*Job*
Report back every line of the entries that contains "FileFunction", exactly as written.
-------- Given records --------
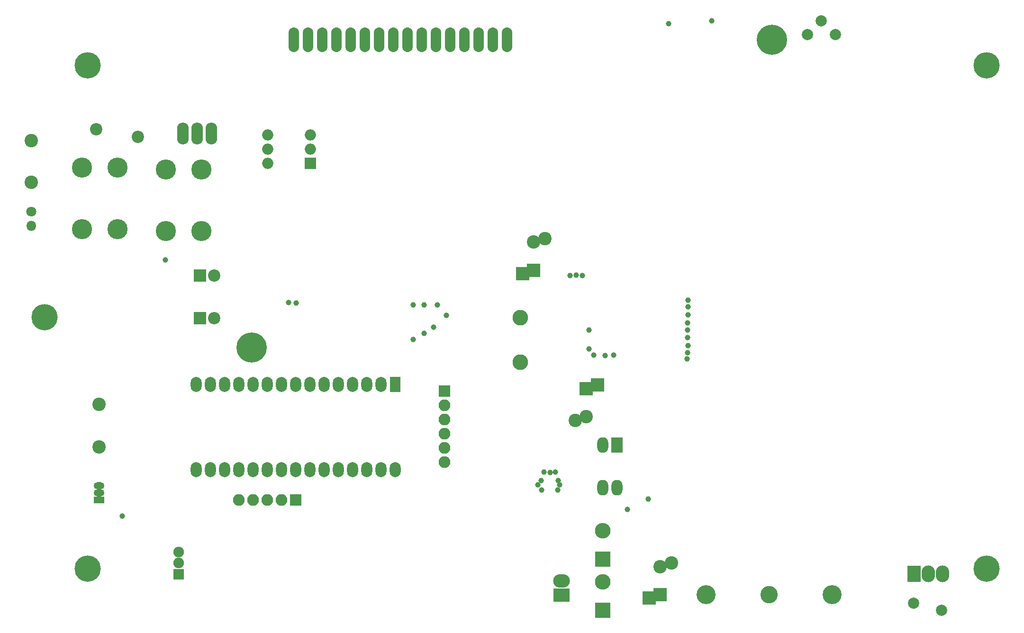
<source format=gbr>
G04 #@! TF.FileFunction,Soldermask,Bot*
%FSLAX46Y46*%
G04 Gerber Fmt 4.6, Leading zero omitted, Abs format (unit mm)*
G04 Created by KiCad (PCBNEW 4.0.2-stable) date 2017-02-13 18:05:18*
%MOMM*%
G01*
G04 APERTURE LIST*
%ADD10C,0.100000*%
%ADD11O,1.901140X4.400500*%
%ADD12C,5.400000*%
%ADD13C,4.700000*%
%ADD14C,2.400000*%
%ADD15R,2.400000X2.400000*%
%ADD16R,2.200000X2.200000*%
%ADD17C,2.200000*%
%ADD18C,3.400000*%
%ADD19C,3.100000*%
%ADD20R,2.000000X2.800000*%
%ADD21O,2.000000X2.800000*%
%ADD22C,2.800000*%
%ADD23C,2.000000*%
%ADD24C,1.800000*%
%ADD25O,1.800000X1.800000*%
%ADD26O,1.901140X1.299160*%
%ADD27R,1.901140X1.299160*%
%ADD28R,2.000000X2.000000*%
%ADD29O,2.000000X2.000000*%
%ADD30O,2.099260X3.900120*%
%ADD31R,2.400000X3.000000*%
%ADD32O,2.400000X3.000000*%
%ADD33R,2.100000X2.100000*%
%ADD34O,2.100000X2.100000*%
%ADD35R,1.974800X2.686000*%
%ADD36O,1.974800X2.686000*%
%ADD37R,1.900000X1.900000*%
%ADD38C,1.900000*%
%ADD39C,3.600000*%
%ADD40R,3.000000X2.400000*%
%ADD41O,3.000000X2.400000*%
%ADD42R,2.800000X2.800000*%
%ADD43O,2.800000X2.800000*%
%ADD44C,1.000000*%
G04 APERTURE END LIST*
D10*
D11*
X111400840Y-50699420D03*
X113940840Y-50699420D03*
X116480840Y-50699420D03*
X119020840Y-50699420D03*
X121560840Y-50699420D03*
X124100840Y-50699420D03*
X126640840Y-50699420D03*
X129180840Y-50699420D03*
X131720840Y-50699420D03*
X134260840Y-50699420D03*
X136800840Y-50699420D03*
X139340840Y-50699420D03*
X141880840Y-50699420D03*
X144420840Y-50699420D03*
X146960840Y-50699420D03*
X149500840Y-50699420D03*
D12*
X196900000Y-50700000D03*
X103900000Y-105700000D03*
D13*
X235200000Y-55300000D03*
X74600000Y-55300000D03*
D14*
X76600000Y-115900160D03*
X76600000Y-123499840D03*
D15*
X154300000Y-91900000D03*
D14*
X154300000Y-86900000D03*
D15*
X152300000Y-92572144D03*
D14*
X156300000Y-86227856D03*
D15*
X163700000Y-113100000D03*
D14*
X163700000Y-118100000D03*
D15*
X165700000Y-112427856D03*
D14*
X161700000Y-118772144D03*
D15*
X176900000Y-149900000D03*
D14*
X176900000Y-144900000D03*
D15*
X174900000Y-150572144D03*
D14*
X178900000Y-144227856D03*
X64500000Y-68700000D03*
X64500000Y-76200000D03*
D16*
X94700000Y-92900000D03*
D17*
X97240000Y-92900000D03*
D16*
X94700000Y-100500000D03*
D17*
X97240000Y-100500000D03*
D18*
X207600000Y-149900000D03*
X185100000Y-149900000D03*
D19*
X196350000Y-149900000D03*
D20*
X169200000Y-123200000D03*
D21*
X166660000Y-130820000D03*
X166660000Y-123200000D03*
X169200000Y-130820000D03*
D22*
X151900000Y-100400000D03*
X151900000Y-108400000D03*
D23*
X203200000Y-49800000D03*
X205700000Y-47300000D03*
X208200000Y-49800000D03*
X222200000Y-151500000D03*
X227200000Y-152750000D03*
D24*
X64500000Y-81400000D03*
D25*
X64500000Y-83940000D03*
D17*
X83600000Y-68100000D03*
X76100000Y-66700000D03*
D26*
X76600000Y-131730000D03*
X76600000Y-130460000D03*
D27*
X76600000Y-133000000D03*
D28*
X114400000Y-72800000D03*
D29*
X106780000Y-67720000D03*
X114400000Y-70260000D03*
X106780000Y-70260000D03*
X114400000Y-67720000D03*
X106780000Y-72800000D03*
D30*
X94200000Y-67500000D03*
X91660000Y-67500000D03*
X96740000Y-67500000D03*
D31*
X222300000Y-146200000D03*
D32*
X224840000Y-146200000D03*
X227380000Y-146200000D03*
D33*
X138400000Y-113500000D03*
D34*
X138400000Y-116040000D03*
X138400000Y-118580000D03*
X138400000Y-121120000D03*
X138400000Y-123660000D03*
X138400000Y-126200000D03*
D35*
X129550000Y-112380000D03*
D36*
X127010000Y-112380000D03*
X124470000Y-112380000D03*
X121930000Y-112380000D03*
X119390000Y-112380000D03*
X116850000Y-112380000D03*
X114310000Y-112380000D03*
X111770000Y-112380000D03*
X109230000Y-112380000D03*
X106690000Y-112380000D03*
X104150000Y-112380000D03*
X101610000Y-112380000D03*
X99070000Y-112380000D03*
X96530000Y-112380000D03*
X93990000Y-112380000D03*
X93990000Y-127620000D03*
X96530000Y-127620000D03*
X99070000Y-127620000D03*
X101610000Y-127620000D03*
X104150000Y-127620000D03*
X106690000Y-127620000D03*
X109230000Y-127620000D03*
X111770000Y-127620000D03*
X114310000Y-127620000D03*
X116850000Y-127620000D03*
X119390000Y-127620000D03*
X121930000Y-127620000D03*
X124470000Y-127620000D03*
X127010000Y-127620000D03*
X129550000Y-127620000D03*
D33*
X111800000Y-133000000D03*
D34*
X109260000Y-133000000D03*
X106720000Y-133000000D03*
X104180000Y-133000000D03*
X101640000Y-133000000D03*
D37*
X90900000Y-146300000D03*
D38*
X90900000Y-144300000D03*
X90900000Y-142300000D03*
D39*
X94900000Y-84900000D03*
X88600000Y-84900000D03*
X94900000Y-73900000D03*
X88600000Y-73900000D03*
X79900000Y-84600000D03*
X73600000Y-84600000D03*
X79900000Y-73600000D03*
X73600000Y-73600000D03*
D40*
X159300000Y-150000000D03*
D41*
X159300000Y-147460000D03*
D13*
X66900000Y-100300000D03*
X74600000Y-145300000D03*
X235200000Y-145300000D03*
D42*
X166600000Y-143600000D03*
D43*
X166600000Y-138520000D03*
D42*
X166600000Y-152700000D03*
D43*
X166600000Y-147620000D03*
D44*
X161900000Y-92800000D03*
X160800000Y-92900000D03*
X138700000Y-100000000D03*
X171000000Y-134700000D03*
X80800000Y-135900000D03*
X156100000Y-128000000D03*
X158200000Y-128000000D03*
X157200000Y-128100000D03*
X158700000Y-129500000D03*
X158900000Y-130300000D03*
X158600000Y-131200000D03*
X155700000Y-131200000D03*
X155600000Y-129500000D03*
X155000000Y-130300000D03*
X174800000Y-132800000D03*
X181800000Y-101300000D03*
X181900000Y-99900000D03*
X181900000Y-98500000D03*
X181900000Y-97300000D03*
X181800000Y-104000000D03*
X181900000Y-105400000D03*
X181800000Y-106700000D03*
X181700000Y-107800000D03*
X181800000Y-102600000D03*
X168600000Y-107100000D03*
X167100000Y-107200000D03*
X165000000Y-107100000D03*
X163000000Y-92900000D03*
X164200000Y-106000000D03*
X164200000Y-102600000D03*
X178400000Y-47800000D03*
X186100000Y-47300000D03*
X110500000Y-97700000D03*
X111900000Y-97800000D03*
X132800000Y-98100000D03*
X132800000Y-104300000D03*
X134700000Y-98100000D03*
X134700000Y-103200000D03*
X137100000Y-98100000D03*
X136400000Y-102100000D03*
X88500000Y-90100000D03*
M02*

</source>
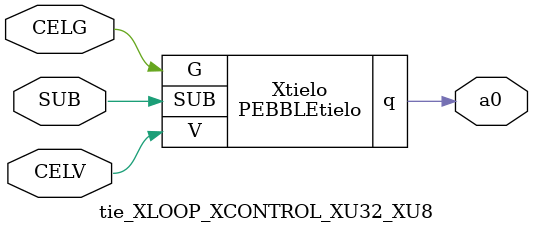
<source format=v>



module PEBBLEtielo ( q, G, SUB, V );

  input V;
  output q;
  input G;
  input SUB;
endmodule

//Celera Confidential Do Not Copy tie_XLOOP_XCONTROL_XU32_XU8
//Celera Confidential Symbol Generator
//TIE
module tie_XLOOP_XCONTROL_XU32_XU8 (CELV,CELG,a0,SUB);
input CELV;
input CELG;
output a0;
input SUB;

//Celera Confidential Do Not Copy tie
PEBBLEtielo Xtielo(
.V (CELV),
.q (a0),
.SUB (SUB),
.G (CELG)
);
//,diesize,PEBBLEtielo

//Celera Confidential Do Not Copy Module End
//Celera Schematic Generator
endmodule

</source>
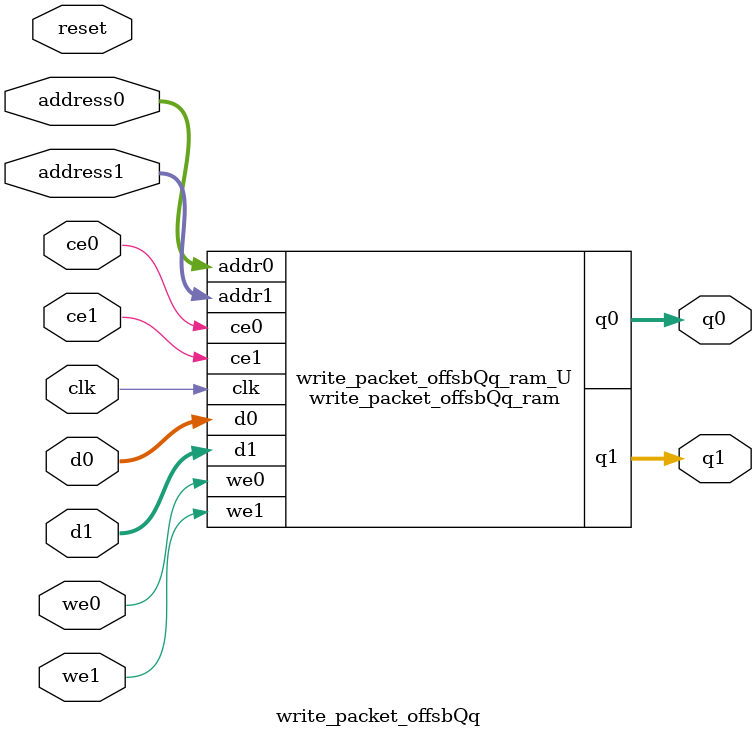
<source format=v>

`timescale 1 ns / 1 ps
module write_packet_offsbQq_ram (addr0, ce0, d0, we0, q0, addr1, ce1, d1, we1, q1,  clk);

parameter DWIDTH = 32;
parameter AWIDTH = 8;
parameter MEM_SIZE = 130;

input[AWIDTH-1:0] addr0;
input ce0;
input[DWIDTH-1:0] d0;
input we0;
output reg[DWIDTH-1:0] q0;
input[AWIDTH-1:0] addr1;
input ce1;
input[DWIDTH-1:0] d1;
input we1;
output reg[DWIDTH-1:0] q1;
input clk;

(* ram_style = "block" *)reg [DWIDTH-1:0] ram[0:MEM_SIZE-1];




always @(posedge clk)  
begin 
    if (ce0) 
    begin
        if (we0) 
        begin 
            ram[addr0] <= d0; 
            q0 <= d0;
        end 
        else 
            q0 <= ram[addr0];
    end
end


always @(posedge clk)  
begin 
    if (ce1) 
    begin
        if (we1) 
        begin 
            ram[addr1] <= d1; 
            q1 <= d1;
        end 
        else 
            q1 <= ram[addr1];
    end
end


endmodule


`timescale 1 ns / 1 ps
module write_packet_offsbQq(
    reset,
    clk,
    address0,
    ce0,
    we0,
    d0,
    q0,
    address1,
    ce1,
    we1,
    d1,
    q1);

parameter DataWidth = 32'd32;
parameter AddressRange = 32'd130;
parameter AddressWidth = 32'd8;
input reset;
input clk;
input[AddressWidth - 1:0] address0;
input ce0;
input we0;
input[DataWidth - 1:0] d0;
output[DataWidth - 1:0] q0;
input[AddressWidth - 1:0] address1;
input ce1;
input we1;
input[DataWidth - 1:0] d1;
output[DataWidth - 1:0] q1;



write_packet_offsbQq_ram write_packet_offsbQq_ram_U(
    .clk( clk ),
    .addr0( address0 ),
    .ce0( ce0 ),
    .d0( d0 ),
    .we0( we0 ),
    .q0( q0 ),
    .addr1( address1 ),
    .ce1( ce1 ),
    .d1( d1 ),
    .we1( we1 ),
    .q1( q1 ));

endmodule


</source>
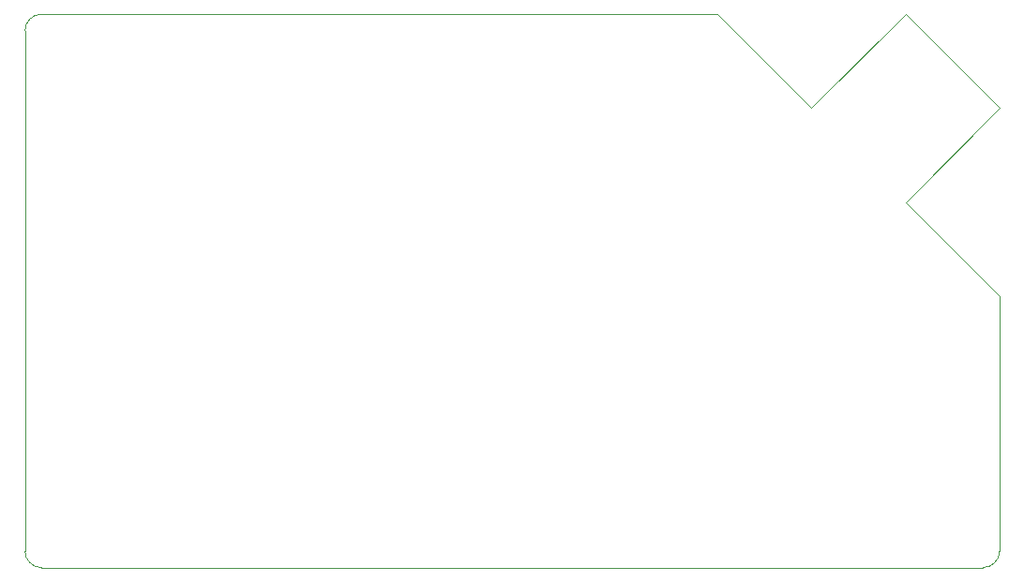
<source format=gbr>
%TF.GenerationSoftware,KiCad,Pcbnew,(7.0.0)*%
%TF.CreationDate,2023-08-22T20:57:46+01:00*%
%TF.ProjectId,elecsoc_card,656c6563-736f-4635-9f63-6172642e6b69,rev?*%
%TF.SameCoordinates,Original*%
%TF.FileFunction,Profile,NP*%
%FSLAX46Y46*%
G04 Gerber Fmt 4.6, Leading zero omitted, Abs format (unit mm)*
G04 Created by KiCad (PCBNEW (7.0.0)) date 2023-08-22 20:57:46*
%MOMM*%
%LPD*%
G01*
G04 APERTURE LIST*
%TA.AperFunction,Profile*%
%ADD10C,0.100000*%
%TD*%
G04 APERTURE END LIST*
D10*
X179500000Y-67000000D02*
X188000000Y-75500000D01*
X101500000Y-50000000D02*
G75*
G03*
X100000000Y-51500000I0J-1500000D01*
G01*
X188000000Y-58500000D02*
X179500000Y-67000000D01*
X186500000Y-100000000D02*
G75*
G03*
X188000000Y-98500000I0J1500000D01*
G01*
X100000000Y-98500000D02*
G75*
G03*
X101500000Y-100000000I1500000J0D01*
G01*
X101500000Y-50000000D02*
X162500000Y-50000000D01*
X171000000Y-58500000D02*
X179500000Y-50000000D01*
X162500000Y-50000000D02*
X171000000Y-58500000D01*
X179500000Y-50000000D02*
X188000000Y-58500000D01*
X188000000Y-75500000D02*
X188000000Y-98500000D01*
X186500000Y-100000000D02*
X101500000Y-100000000D01*
X100000000Y-98500000D02*
X100000000Y-51500000D01*
M02*

</source>
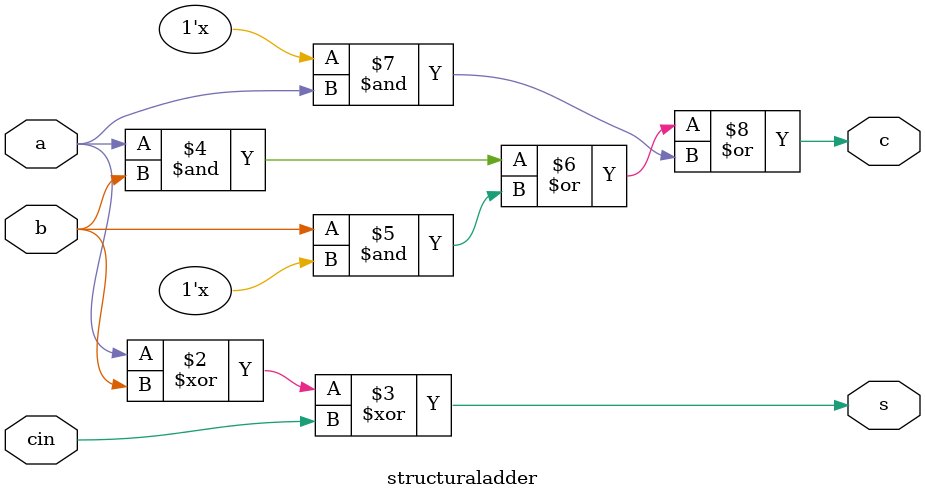
<source format=v>
`timescale 1ns / 1ps
module structuraladder(a,b,cin,s,c);
input a,b,cin;
output reg s,c;
always @ (a,b,cin)
begin
s=a^b^cin;
c=(a&b)|(b&c)|(c&a);
end
endmodule

</source>
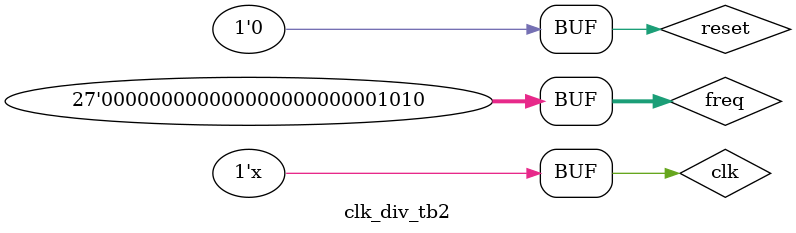
<source format=v>
`timescale 1ns / 1ps


module clk_div_tb2;

	// Inputs
	reg clk;
	reg [26:0] freq;
	reg reset;

	// Outputs
	wire clk_out;

	// Instantiate the Unit Under Test (UUT)
	clock_divider uut (
		.clk(clk), 
		.freq(freq), 
		.reset(reset), 
		.clk_out(clk_out)
	);

	initial begin
		// Initialize Inputs
		clk = 0;
		freq = 10;
		reset = 0;

		// Wait 100 ns for global reset to finish
		#100;
        
		// Add stimulus here

	end
	
	always
	#5 clk = ~clk;
      
      
endmodule


</source>
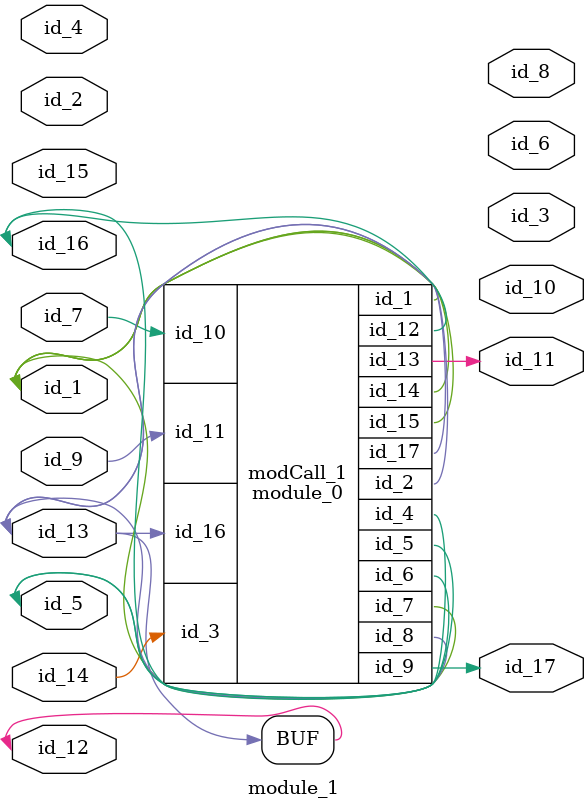
<source format=v>
module module_0 (
    id_1,
    id_2,
    id_3,
    id_4,
    id_5,
    id_6,
    id_7,
    id_8,
    id_9,
    id_10,
    id_11,
    id_12,
    id_13,
    id_14,
    id_15,
    id_16,
    id_17
);
  inout wire id_17;
  input wire id_16;
  inout wire id_15;
  inout wire id_14;
  output wire id_13;
  output wire id_12;
  input wire id_11;
  input wire id_10;
  output wire id_9;
  inout wire id_8;
  inout wire id_7;
  inout wire id_6;
  inout wire id_5;
  output wire id_4;
  input wire id_3;
  output wire id_2;
  inout wire id_1;
endmodule
module module_1 (
    id_1,
    id_2,
    id_3,
    id_4,
    id_5,
    id_6,
    id_7,
    id_8,
    id_9,
    id_10,
    id_11,
    id_12,
    id_13,
    id_14,
    id_15,
    id_16,
    id_17
);
  output wire id_17;
  inout wire id_16;
  input wire id_15;
  input wire id_14;
  input wire id_13;
  inout wire id_12;
  output wire id_11;
  output wire id_10;
  input wire id_9;
  output wire id_8;
  input wire id_7;
  output wire id_6;
  inout wire id_5;
  inout wire id_4;
  output wire id_3;
  input wire id_2;
  inout wire id_1;
  initial begin : LABEL_0
    id_12 = id_13;
  end
  module_0 modCall_1 (
      id_1,
      id_12,
      id_14,
      id_5,
      id_16,
      id_5,
      id_1,
      id_12,
      id_17,
      id_7,
      id_9,
      id_16,
      id_11,
      id_1,
      id_1,
      id_13,
      id_12
  );
endmodule

</source>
--------
*Written reply*
G04 #@! TF.FileFunction,Soldermask,Bot*
%TF.FileFunction,Profile,NP*%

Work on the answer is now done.